There are, we know, two main functions in the sexual relationship, or what in the biological sense we term "marriage," among civilised human beings, the primary physiological function of begetting and bearing offspring and the secondary spiritual function of furthering the higher mental and emotional processes. These are the main functions of the sexual impulse, and in order to understand any further object of the sexual relationship—or even in order to understand all that is involved in the secondary object of marriage—we must go beyond conscious motives and consider the nature of the sexual impulse, physical and psychic, as rooted in the human organism.

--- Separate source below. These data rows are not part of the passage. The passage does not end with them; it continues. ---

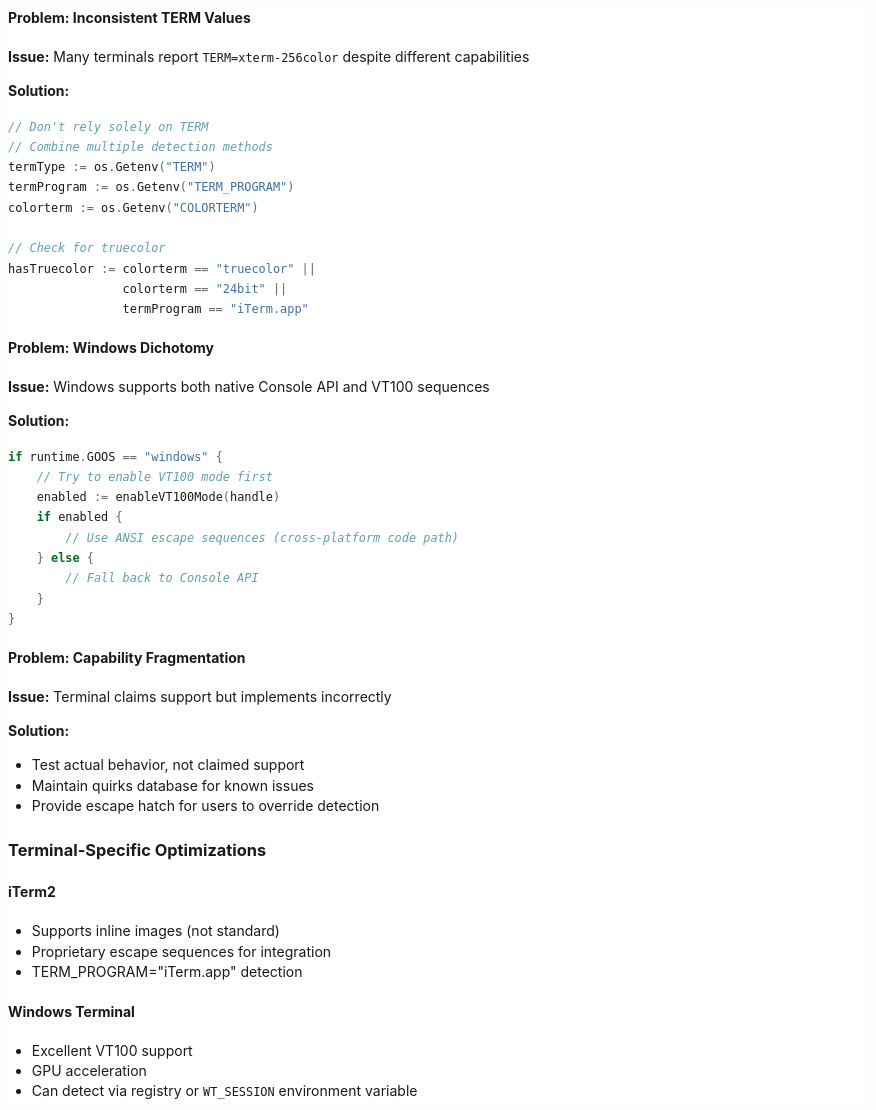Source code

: #### Problem: Inconsistent TERM Values
**Issue:** Many terminals report `TERM=xterm-256color` despite different capabilities

**Solution:**
```go
// Don't rely solely on TERM
// Combine multiple detection methods
termType := os.Getenv("TERM")
termProgram := os.Getenv("TERM_PROGRAM")
colorterm := os.Getenv("COLORTERM")

// Check for truecolor
hasTruecolor := colorterm == "truecolor" ||
                colorterm == "24bit" ||
                termProgram == "iTerm.app"
```

#### Problem: Windows Dichotomy
**Issue:** Windows supports both native Console API and VT100 sequences

**Solution:**
```go
if runtime.GOOS == "windows" {
    // Try to enable VT100 mode first
    enabled := enableVT100Mode(handle)
    if enabled {
        // Use ANSI escape sequences (cross-platform code path)
    } else {
        // Fall back to Console API
    }
}
```

#### Problem: Capability Fragmentation
**Issue:** Terminal claims support but implements incorrectly

**Solution:**
- Test actual behavior, not claimed support
- Maintain quirks database for known issues
- Provide escape hatch for users to override detection

### Terminal-Specific Optimizations

#### iTerm2
- Supports inline images (not standard)
- Proprietary escape sequences for integration
- TERM_PROGRAM="iTerm.app" detection

#### Windows Terminal
- Excellent VT100 support
- GPU acceleration
- Can detect via registry or `WT_SESSION` environment variable
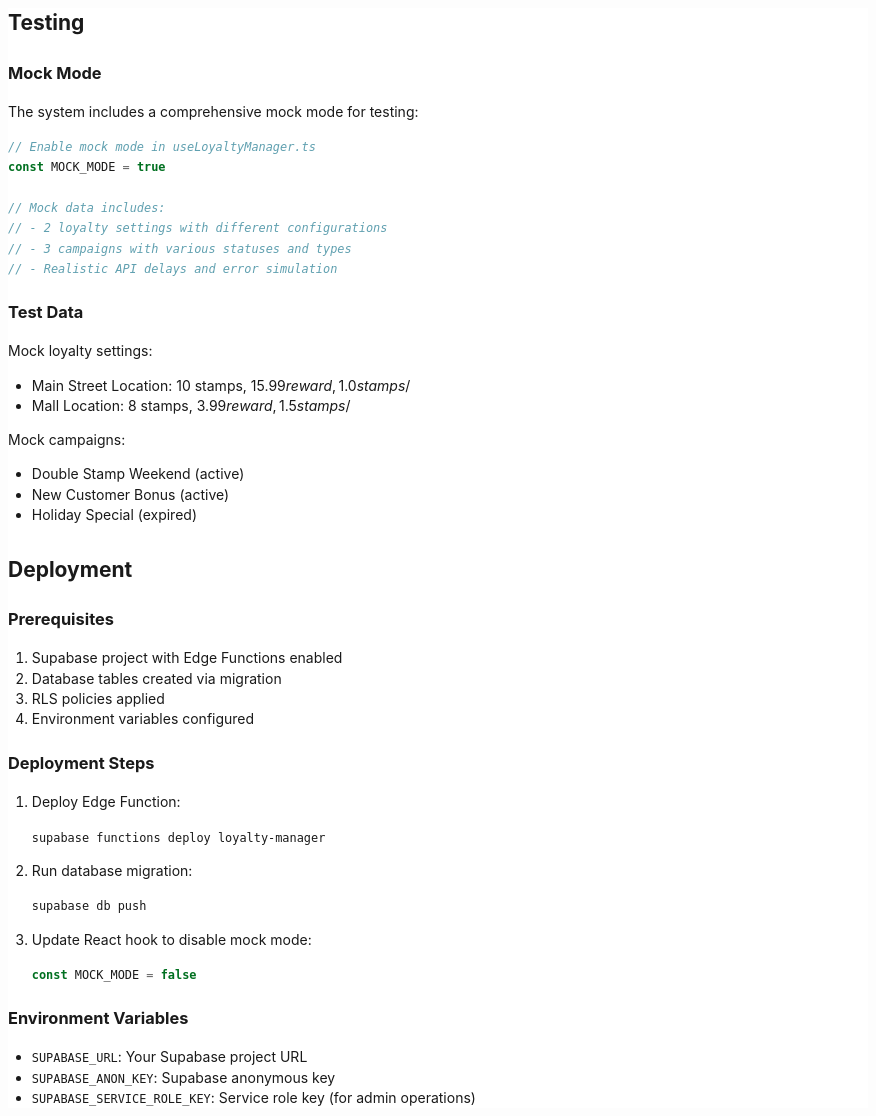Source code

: ## Testing

### Mock Mode
The system includes a comprehensive mock mode for testing:

```typescript
// Enable mock mode in useLoyaltyManager.ts
const MOCK_MODE = true

// Mock data includes:
// - 2 loyalty settings with different configurations
// - 3 campaigns with various statuses and types
// - Realistic API delays and error simulation
```

### Test Data
Mock loyalty settings:
- Main Street Location: 10 stamps, $15.99 reward, 1.0 stamps/$
- Mall Location: 8 stamps, $3.99 reward, 1.5 stamps/$

Mock campaigns:
- Double Stamp Weekend (active)
- New Customer Bonus (active)
- Holiday Special (expired)

## Deployment

### Prerequisites
1. Supabase project with Edge Functions enabled
2. Database tables created via migration
3. RLS policies applied
4. Environment variables configured

### Deployment Steps
1. Deploy Edge Function:
   ```bash
   supabase functions deploy loyalty-manager
   ```

2. Run database migration:
   ```bash
   supabase db push
   ```

3. Update React hook to disable mock mode:
   ```typescript
   const MOCK_MODE = false
   ```

### Environment Variables
- `SUPABASE_URL`: Your Supabase project URL
- `SUPABASE_ANON_KEY`: Supabase anonymous key
- `SUPABASE_SERVICE_ROLE_KEY`: Service role key (for admin operations)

The human organism, as we know, is a machine on which excitations from without, streaming through the nerves and brain, effect internal work, and, notably, stimulate the glandular system. In recent years the glandular system, and especially that of the ductless glands, has taken on an altogether new significance. These ductless glands, as we know, liberate into the blood what are termed "hormones," or chemical messengers, which have a complex but precise action in exciting and developing all those physical and psychic activities which make up a full life alike on the general side and the reproductive side, so that their balanced functions are essential to wholesome and complete existence. In a rudimentary form these functions may be traced back to our earliest ancestors who possessed brains. In those times the predominant sense for arousing the internal mental and emotional faculties was that of smell, the other senses being gradually evolved subsequently, and it is significant that the pituitary, one of the chief ductless glands active in ourselves to-day, was developed out of the nervous centre for smell in conjunction with the membrane of the mouth. The energies of the whole organism were set in action through stimuli arising from the outside world by way of the sense of smell. In process of time the mechanism has become immensely elaborated, yet its healthy activity is ultimately dependent on a rich and varied action and reaction with the external world. It is becoming recognised that the tendency to pluri-glandular insufficiency, with its resulting lack of organic harmony and equilibrium, can be counteracted by the physical and psychic stimuli of intimate contacts with the external world. In this action and reaction, moreover, we cannot distinguish between sexual ends and general ends. The activities of the ductless glands and their hormones equally serve both ends in ways that cannot be distinguished. "The individual metabolism," as a distinguished authority in this field has expressed it, "is the reproductive metabolism."[18] Thus the establishment of our complete activities as human beings in the world is aided by, if not indeed ultimately dependent upon, a perpetual and many-sided play with our environment.